## Goal of the exercise
Present every line of the entries below as a numbered list, omitting blank lines. Leave the pictures out of your answer.

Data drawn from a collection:
►
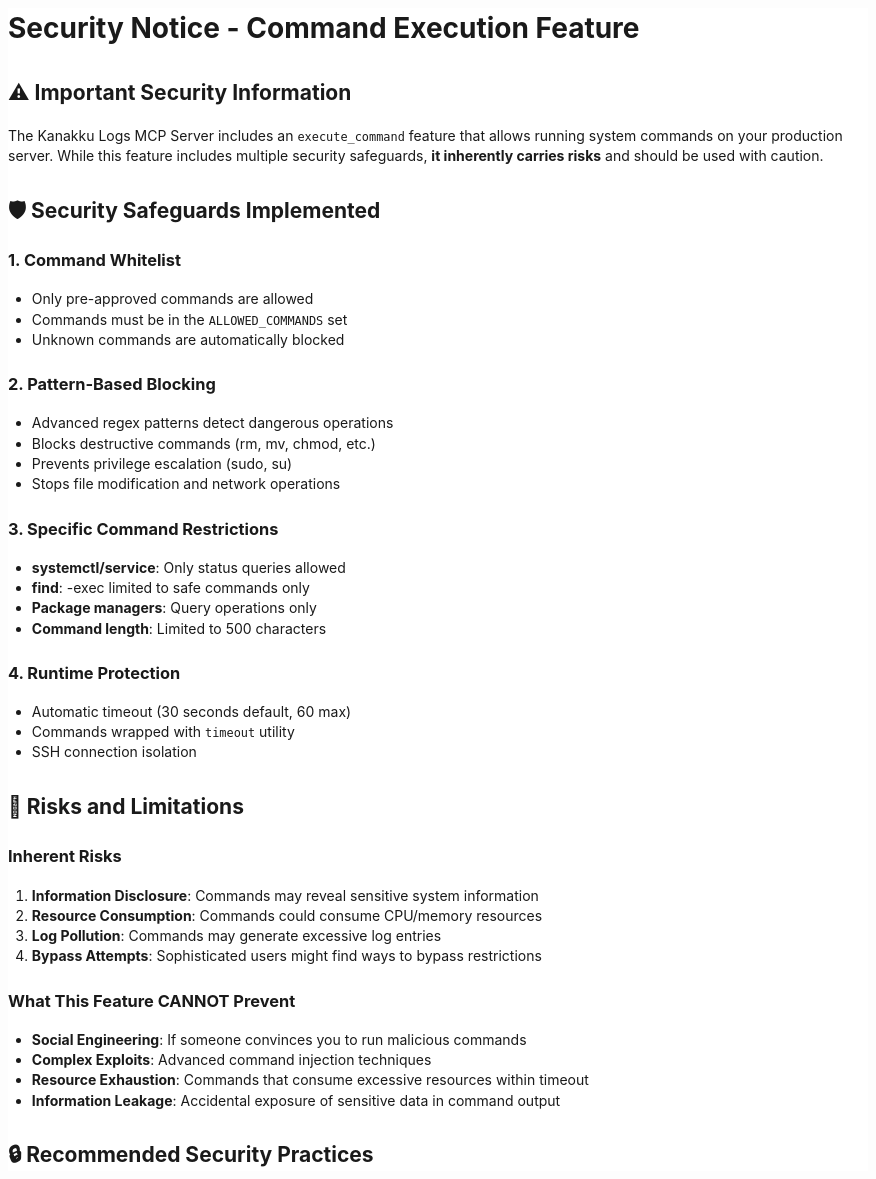 # Security Notice - Command Execution Feature

## ⚠️ Important Security Information

The Kanakku Logs MCP Server includes an `execute_command` feature that allows running system commands on your production server. While this feature includes multiple security safeguards, **it inherently carries risks** and should be used with caution.

## 🛡️ Security Safeguards Implemented

### 1. Command Whitelist
- Only pre-approved commands are allowed
- Commands must be in the `ALLOWED_COMMANDS` set
- Unknown commands are automatically blocked

### 2. Pattern-Based Blocking
- Advanced regex patterns detect dangerous operations
- Blocks destructive commands (rm, mv, chmod, etc.)
- Prevents privilege escalation (sudo, su)
- Stops file modification and network operations

### 3. Specific Command Restrictions
- **systemctl/service**: Only status queries allowed
- **find**: -exec limited to safe commands only
- **Package managers**: Query operations only
- **Command length**: Limited to 500 characters

### 4. Runtime Protection
- Automatic timeout (30 seconds default, 60 max)
- Commands wrapped with `timeout` utility
- SSH connection isolation

## 🚨 Risks and Limitations

### Inherent Risks
1. **Information Disclosure**: Commands may reveal sensitive system information
2. **Resource Consumption**: Commands could consume CPU/memory resources
3. **Log Pollution**: Commands may generate excessive log entries
4. **Bypass Attempts**: Sophisticated users might find ways to bypass restrictions

### What This Feature CANNOT Prevent
- **Social Engineering**: If someone convinces you to run malicious commands
- **Complex Exploits**: Advanced command injection techniques
- **Resource Exhaustion**: Commands that consume excessive resources within timeout
- **Information Leakage**: Accidental exposure of sensitive data in command output

## 🔒 Recommended Security Practices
◄
## Task result
1.  # Security Notice - Command Execution Feature
2. ## ⚠️ Important Security Information
3. The Kanakku Logs MCP Server includes an `execute_command` feature that allows running system commands on your production server. While this feature includes multiple security safeguards, **it inherently carries risks** and should be used with caution.
4. ## 🛡️ Security Safeguards Implemented
5. ### 1. Command Whitelist
6. - Only pre-approved commands are allowed
7. - Commands must be in the `ALLOWED_COMMANDS` set
8. - Unknown commands are automatically blocked
9. ### 2. Pattern-Based Blocking
10. - Advanced regex patterns detect dangerous operations
11. - Blocks destructive commands (rm, mv, chmod, etc.)
12. - Prevents privilege escalation (sudo, su)
13. - Stops file modification and network operations
14. ### 3. Specific Command Restrictions
15. - **systemctl/service**: Only status queries allowed
16. - **find**: -exec limited to safe commands only
17. - **Package managers**: Query operations only
18. - **Command length**: Limited to 500 characters
19. ### 4. Runtime Protection
20. - Automatic timeout (30 seconds default, 60 max)
21. - Commands wrapped with `timeout` utility
22. - SSH connection isolation
23. ## 🚨 Risks and Limitations
24. ### Inherent Risks
25. 1. **Information Disclosure**: Commands may reveal sensitive system information
26. 2. **Resource Consumption**: Commands could consume CPU/memory resources
27. 3. **Log Pollution**: Commands may generate excessive log entries
28. 4. **Bypass Attempts**: Sophisticated users might find ways to bypass restrictions
29. ### What This Feature CANNOT Prevent
30. - **Social Engineering**: If someone convinces you to run malicious commands
31. - **Complex Exploits**: Advanced command injection techniques
32. - **Resource Exhaustion**: Commands that consume excessive resources within timeout
33. - **Information Leakage**: Accidental exposure of sensitive data in command output
34. ## 🔒 Recommended Security Practices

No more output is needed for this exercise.